Bohjalian is a master of dread, and he layers the historical detail with unsettling suspense. The book's central motif—the three-tined fork, viewed by the Puritans as the "Devil's tines"—is used brilliantly to illustrate the era's pervasive superstition. When strange, cursed objects are discovered in Mary's garden and circumstantial evidence mounts against her, her petition for divorce shifts into a trial for witchcraft.

The novel is at its strongest in the courtroom scenes, which are both frustrating and riveting. The author uses snippets of historical court documents to preface chapters, building a sense of impending doom and highlighting the chilling hypocrisy of the men in power. Mary’s strength lies not in being a modern-day iconoclast, but in her deeply human struggle to survive within the confines of her world, forcing readers to contemplate the timelessness of victim-blaming and institutionalized misogyny.

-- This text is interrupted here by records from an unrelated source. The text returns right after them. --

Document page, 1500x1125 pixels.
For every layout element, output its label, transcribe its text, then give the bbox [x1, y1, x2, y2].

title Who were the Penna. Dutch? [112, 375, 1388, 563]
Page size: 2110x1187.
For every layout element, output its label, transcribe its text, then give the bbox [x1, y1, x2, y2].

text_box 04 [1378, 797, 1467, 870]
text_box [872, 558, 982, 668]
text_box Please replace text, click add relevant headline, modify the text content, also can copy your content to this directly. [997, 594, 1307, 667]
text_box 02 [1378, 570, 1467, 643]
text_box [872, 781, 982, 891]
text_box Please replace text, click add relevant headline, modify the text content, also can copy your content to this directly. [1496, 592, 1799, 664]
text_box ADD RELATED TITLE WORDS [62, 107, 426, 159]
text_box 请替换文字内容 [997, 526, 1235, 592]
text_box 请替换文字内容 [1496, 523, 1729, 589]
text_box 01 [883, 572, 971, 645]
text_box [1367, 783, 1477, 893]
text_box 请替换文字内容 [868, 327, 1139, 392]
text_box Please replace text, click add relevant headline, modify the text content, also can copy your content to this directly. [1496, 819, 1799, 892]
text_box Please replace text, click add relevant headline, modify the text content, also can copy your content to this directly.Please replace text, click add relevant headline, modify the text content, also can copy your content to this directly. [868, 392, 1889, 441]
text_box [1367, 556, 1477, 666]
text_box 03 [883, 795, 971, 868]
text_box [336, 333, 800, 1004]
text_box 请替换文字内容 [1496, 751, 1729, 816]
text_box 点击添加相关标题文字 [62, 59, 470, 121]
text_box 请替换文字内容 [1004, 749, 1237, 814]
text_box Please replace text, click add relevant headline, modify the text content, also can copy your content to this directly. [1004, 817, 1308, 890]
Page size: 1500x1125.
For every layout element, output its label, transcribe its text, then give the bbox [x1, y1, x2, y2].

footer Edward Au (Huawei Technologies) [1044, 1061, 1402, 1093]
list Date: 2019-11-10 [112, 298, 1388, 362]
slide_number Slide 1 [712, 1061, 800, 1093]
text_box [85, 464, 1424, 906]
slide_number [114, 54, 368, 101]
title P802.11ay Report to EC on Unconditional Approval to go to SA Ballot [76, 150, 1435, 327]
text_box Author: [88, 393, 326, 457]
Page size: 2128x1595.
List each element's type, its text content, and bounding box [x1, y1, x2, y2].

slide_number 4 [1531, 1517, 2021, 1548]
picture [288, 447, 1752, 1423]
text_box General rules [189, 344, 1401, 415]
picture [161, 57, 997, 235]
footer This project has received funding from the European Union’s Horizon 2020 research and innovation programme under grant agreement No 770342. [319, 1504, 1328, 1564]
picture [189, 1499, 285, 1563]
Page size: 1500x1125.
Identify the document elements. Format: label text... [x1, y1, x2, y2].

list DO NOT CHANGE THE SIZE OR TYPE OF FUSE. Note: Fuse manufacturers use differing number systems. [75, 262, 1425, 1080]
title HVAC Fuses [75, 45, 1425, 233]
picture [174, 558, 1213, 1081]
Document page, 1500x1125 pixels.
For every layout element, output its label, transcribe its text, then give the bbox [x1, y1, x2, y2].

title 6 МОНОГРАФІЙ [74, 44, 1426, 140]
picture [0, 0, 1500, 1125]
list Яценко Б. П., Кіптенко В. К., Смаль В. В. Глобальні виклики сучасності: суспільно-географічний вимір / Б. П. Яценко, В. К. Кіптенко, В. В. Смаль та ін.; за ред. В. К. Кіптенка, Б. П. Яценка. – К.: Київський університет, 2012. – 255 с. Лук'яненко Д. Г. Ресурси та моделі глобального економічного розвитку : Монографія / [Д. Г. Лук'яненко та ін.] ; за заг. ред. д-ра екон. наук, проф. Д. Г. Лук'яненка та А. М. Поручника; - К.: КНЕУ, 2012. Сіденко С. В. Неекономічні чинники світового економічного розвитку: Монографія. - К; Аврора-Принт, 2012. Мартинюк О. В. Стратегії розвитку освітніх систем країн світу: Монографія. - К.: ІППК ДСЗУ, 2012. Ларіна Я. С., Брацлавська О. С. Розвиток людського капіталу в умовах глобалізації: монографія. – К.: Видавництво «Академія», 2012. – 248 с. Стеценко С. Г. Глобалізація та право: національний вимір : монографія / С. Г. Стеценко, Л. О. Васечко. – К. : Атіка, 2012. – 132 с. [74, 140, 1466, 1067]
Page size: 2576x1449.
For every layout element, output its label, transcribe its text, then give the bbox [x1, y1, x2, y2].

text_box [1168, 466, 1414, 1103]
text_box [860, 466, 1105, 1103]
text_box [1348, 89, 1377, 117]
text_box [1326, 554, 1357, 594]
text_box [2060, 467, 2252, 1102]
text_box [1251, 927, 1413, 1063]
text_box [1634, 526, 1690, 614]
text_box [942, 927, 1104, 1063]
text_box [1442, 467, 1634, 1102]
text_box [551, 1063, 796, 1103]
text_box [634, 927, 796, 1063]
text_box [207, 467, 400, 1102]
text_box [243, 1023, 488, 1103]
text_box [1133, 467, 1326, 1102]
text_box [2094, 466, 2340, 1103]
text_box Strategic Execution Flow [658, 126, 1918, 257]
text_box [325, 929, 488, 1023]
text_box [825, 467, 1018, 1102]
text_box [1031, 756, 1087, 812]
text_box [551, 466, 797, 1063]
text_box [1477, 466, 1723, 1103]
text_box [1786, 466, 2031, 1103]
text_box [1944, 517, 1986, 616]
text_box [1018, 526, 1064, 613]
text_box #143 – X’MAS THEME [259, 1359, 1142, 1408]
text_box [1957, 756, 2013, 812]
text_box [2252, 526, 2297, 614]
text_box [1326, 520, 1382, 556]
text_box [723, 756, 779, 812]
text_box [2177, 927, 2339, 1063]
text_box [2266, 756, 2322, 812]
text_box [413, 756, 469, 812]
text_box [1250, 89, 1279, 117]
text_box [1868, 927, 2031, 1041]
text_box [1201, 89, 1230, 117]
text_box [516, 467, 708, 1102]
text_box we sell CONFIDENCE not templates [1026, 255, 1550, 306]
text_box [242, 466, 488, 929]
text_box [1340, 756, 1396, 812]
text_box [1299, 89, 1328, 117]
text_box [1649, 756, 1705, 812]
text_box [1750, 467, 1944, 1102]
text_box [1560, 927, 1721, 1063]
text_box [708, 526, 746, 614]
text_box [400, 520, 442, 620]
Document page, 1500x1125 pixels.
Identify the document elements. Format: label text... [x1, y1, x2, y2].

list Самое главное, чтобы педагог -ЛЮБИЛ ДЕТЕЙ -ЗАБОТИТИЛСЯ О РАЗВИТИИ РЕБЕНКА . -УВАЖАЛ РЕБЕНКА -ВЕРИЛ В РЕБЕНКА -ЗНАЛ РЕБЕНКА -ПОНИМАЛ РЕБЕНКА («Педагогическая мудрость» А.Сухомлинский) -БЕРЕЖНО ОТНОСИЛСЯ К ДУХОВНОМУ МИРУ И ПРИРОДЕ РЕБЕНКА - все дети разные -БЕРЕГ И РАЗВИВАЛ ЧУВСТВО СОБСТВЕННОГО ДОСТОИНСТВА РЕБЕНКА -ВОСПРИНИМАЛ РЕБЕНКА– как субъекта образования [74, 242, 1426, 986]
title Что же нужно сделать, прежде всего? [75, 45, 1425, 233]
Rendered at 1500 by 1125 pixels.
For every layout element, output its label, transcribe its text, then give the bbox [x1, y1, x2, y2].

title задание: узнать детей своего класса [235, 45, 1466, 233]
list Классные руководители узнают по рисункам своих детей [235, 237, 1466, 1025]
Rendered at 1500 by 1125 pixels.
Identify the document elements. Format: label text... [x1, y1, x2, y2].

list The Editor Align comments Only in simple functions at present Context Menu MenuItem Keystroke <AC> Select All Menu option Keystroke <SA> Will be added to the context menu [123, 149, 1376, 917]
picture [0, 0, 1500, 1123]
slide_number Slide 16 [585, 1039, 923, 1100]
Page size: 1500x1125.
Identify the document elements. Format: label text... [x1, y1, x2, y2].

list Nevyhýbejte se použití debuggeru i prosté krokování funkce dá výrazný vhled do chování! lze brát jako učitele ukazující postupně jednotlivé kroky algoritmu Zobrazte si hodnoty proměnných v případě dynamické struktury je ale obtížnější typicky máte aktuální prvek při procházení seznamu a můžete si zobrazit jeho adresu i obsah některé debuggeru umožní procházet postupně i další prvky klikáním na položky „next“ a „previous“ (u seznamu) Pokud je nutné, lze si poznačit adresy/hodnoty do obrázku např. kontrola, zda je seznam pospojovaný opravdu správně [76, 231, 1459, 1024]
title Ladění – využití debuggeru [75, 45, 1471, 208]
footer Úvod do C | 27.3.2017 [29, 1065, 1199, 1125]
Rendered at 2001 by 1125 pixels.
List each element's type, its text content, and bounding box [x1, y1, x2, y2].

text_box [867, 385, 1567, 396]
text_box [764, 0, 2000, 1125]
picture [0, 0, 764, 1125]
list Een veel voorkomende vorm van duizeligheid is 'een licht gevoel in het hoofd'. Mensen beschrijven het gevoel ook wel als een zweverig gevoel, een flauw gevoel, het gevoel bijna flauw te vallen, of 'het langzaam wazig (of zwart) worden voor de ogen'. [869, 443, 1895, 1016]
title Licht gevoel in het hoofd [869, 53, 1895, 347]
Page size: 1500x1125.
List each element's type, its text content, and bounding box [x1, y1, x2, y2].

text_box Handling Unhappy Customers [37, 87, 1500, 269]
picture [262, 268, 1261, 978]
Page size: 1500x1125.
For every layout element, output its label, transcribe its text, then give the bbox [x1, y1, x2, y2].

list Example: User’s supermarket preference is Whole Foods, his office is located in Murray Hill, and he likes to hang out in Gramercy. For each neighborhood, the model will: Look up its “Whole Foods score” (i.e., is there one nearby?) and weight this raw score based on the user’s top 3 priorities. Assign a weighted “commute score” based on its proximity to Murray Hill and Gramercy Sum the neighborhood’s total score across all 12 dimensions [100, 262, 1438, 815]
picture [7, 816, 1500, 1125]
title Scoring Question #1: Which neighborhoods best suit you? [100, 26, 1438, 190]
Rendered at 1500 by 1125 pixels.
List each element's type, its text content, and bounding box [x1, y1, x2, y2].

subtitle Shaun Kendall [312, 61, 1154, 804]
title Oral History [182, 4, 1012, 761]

While the first half can be a slower burn as Bohjalian constructs the Puritan world—from the period-authentic dialogue to the daily routines—the latter half is an addictive, tightly-plotted rush toward a dramatic and ultimately satisfying conclusion.

Hour of the Witch is far more than a simple witch trial story. It’s a compelling piece of historical fiction that doubles as a psychological thriller, using the backdrop of 17th-century Boston to explore themes of female agency, power, and survival against a society determined to silence strong women. Highly recommended for readers who enjoy historical accuracy fused with high-stakes suspense.